Decoading Life: High-Performance DNA Sequence Alignment

The Genomic Big Data Problem

A human genome is 3.2 billion base pairs. Sequencing machines produce millions of fragmented reads (FASTQ files). Reassembling them (Alignment) is computationally expensive.

The Algorithm: Smith-Waterman

We implemented the Smith-Waterman algorithm, a dynamic programming approach for local sequence alignment. It finds the most similar region between two strings (e.g., ATCG.. and TCCA..).

The naive implementation is O(N*M). For millions of reads, this is too slow.

Optimization with SIMD and OpenMP

We optimized the C++ engine using two strategies:

SIMD (Single Instruction, Multiple Data): Using AVX2 instructions (intrinsics) to compare 8 base pairs in a single CPU cycle.
OpenMP Parallelization: Distributing the processing of millions of reads across all available CPU cores.

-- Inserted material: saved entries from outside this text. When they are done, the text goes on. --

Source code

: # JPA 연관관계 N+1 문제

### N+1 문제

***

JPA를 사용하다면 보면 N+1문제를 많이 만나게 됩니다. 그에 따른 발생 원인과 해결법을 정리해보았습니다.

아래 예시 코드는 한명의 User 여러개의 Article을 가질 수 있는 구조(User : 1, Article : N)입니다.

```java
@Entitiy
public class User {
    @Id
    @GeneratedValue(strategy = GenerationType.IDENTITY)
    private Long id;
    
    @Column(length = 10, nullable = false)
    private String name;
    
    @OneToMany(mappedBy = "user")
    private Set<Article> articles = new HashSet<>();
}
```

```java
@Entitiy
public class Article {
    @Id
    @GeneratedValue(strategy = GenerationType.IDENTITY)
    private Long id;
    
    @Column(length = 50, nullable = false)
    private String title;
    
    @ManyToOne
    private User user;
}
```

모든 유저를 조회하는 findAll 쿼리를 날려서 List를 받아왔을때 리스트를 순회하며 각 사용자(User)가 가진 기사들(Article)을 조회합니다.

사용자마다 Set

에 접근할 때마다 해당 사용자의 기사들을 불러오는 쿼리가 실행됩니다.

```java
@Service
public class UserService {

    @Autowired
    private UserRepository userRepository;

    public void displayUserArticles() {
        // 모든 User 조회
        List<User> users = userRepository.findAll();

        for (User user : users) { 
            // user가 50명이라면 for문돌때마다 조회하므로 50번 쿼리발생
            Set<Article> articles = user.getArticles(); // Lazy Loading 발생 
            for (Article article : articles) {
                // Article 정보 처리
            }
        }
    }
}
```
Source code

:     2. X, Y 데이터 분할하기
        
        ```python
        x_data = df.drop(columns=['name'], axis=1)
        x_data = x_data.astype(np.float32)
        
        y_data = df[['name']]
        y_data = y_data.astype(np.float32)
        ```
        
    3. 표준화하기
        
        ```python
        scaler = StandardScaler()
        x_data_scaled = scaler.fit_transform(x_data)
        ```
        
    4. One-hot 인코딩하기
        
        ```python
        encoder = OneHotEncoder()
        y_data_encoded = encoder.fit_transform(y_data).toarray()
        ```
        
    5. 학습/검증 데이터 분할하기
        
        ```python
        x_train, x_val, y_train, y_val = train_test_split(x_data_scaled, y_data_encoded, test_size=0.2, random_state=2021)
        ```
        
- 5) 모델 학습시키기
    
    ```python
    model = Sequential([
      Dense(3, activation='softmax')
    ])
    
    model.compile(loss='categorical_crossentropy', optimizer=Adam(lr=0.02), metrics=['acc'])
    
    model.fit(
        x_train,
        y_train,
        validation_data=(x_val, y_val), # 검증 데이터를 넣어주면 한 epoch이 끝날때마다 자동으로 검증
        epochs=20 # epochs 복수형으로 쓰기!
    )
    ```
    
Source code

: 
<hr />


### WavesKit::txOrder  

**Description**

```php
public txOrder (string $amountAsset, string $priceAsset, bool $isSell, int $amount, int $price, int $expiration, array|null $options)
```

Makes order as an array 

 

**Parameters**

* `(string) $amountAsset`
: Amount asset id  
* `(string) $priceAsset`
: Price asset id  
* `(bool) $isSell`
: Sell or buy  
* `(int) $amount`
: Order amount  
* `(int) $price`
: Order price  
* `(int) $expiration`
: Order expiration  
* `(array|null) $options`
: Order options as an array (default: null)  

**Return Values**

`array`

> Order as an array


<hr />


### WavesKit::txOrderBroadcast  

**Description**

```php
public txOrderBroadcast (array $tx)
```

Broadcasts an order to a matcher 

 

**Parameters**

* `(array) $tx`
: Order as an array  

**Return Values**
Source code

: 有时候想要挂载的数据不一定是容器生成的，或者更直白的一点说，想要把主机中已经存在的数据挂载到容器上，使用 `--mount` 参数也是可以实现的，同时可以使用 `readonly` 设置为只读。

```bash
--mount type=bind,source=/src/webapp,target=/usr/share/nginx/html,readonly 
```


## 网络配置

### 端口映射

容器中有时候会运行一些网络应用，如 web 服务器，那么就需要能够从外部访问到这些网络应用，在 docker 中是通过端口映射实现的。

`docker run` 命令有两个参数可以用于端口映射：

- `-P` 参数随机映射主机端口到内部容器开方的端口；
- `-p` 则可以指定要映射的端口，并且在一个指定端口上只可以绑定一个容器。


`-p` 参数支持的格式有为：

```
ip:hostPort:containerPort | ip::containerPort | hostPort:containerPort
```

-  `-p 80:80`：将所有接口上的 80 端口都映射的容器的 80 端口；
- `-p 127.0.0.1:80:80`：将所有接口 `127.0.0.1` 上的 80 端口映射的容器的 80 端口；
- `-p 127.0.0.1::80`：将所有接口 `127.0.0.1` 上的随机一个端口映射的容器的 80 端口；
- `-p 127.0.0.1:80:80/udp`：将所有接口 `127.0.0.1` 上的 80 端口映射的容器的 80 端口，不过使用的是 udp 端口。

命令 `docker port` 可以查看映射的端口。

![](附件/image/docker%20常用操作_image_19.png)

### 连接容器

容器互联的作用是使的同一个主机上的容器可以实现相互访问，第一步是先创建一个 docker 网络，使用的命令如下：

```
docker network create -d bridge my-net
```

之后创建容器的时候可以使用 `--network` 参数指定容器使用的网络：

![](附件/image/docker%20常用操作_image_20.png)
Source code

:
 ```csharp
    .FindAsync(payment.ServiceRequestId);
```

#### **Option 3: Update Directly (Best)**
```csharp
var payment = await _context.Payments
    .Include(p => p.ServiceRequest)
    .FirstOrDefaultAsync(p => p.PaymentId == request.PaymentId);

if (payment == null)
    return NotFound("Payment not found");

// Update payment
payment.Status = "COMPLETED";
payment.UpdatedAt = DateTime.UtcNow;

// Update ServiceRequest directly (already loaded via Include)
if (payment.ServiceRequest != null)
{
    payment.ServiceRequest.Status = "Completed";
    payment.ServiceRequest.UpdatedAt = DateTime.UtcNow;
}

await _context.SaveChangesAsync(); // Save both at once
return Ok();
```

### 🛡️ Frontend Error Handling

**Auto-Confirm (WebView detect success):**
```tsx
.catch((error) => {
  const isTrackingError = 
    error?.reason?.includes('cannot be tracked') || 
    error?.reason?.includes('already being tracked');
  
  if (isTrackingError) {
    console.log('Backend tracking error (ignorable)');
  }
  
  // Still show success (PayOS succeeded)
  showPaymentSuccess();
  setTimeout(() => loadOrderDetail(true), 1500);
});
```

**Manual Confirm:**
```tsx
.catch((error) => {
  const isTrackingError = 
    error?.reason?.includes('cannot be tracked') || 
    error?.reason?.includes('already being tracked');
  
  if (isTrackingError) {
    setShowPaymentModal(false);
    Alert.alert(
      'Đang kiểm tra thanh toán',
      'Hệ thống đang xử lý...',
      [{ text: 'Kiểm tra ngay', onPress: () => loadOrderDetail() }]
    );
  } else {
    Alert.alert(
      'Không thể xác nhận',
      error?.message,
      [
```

#pragma omp parallel for schedule(dynamic)
for (int i = 0; i < num_reads; ++i) {
    align_sequence(reads[i], reference_genome);
}

Result

The optimized engine processed alignment tasks 40x faster than the single-threaded Python prototype. This project highlighted how low-level systems programming is vital for modern biology and personalized medicine.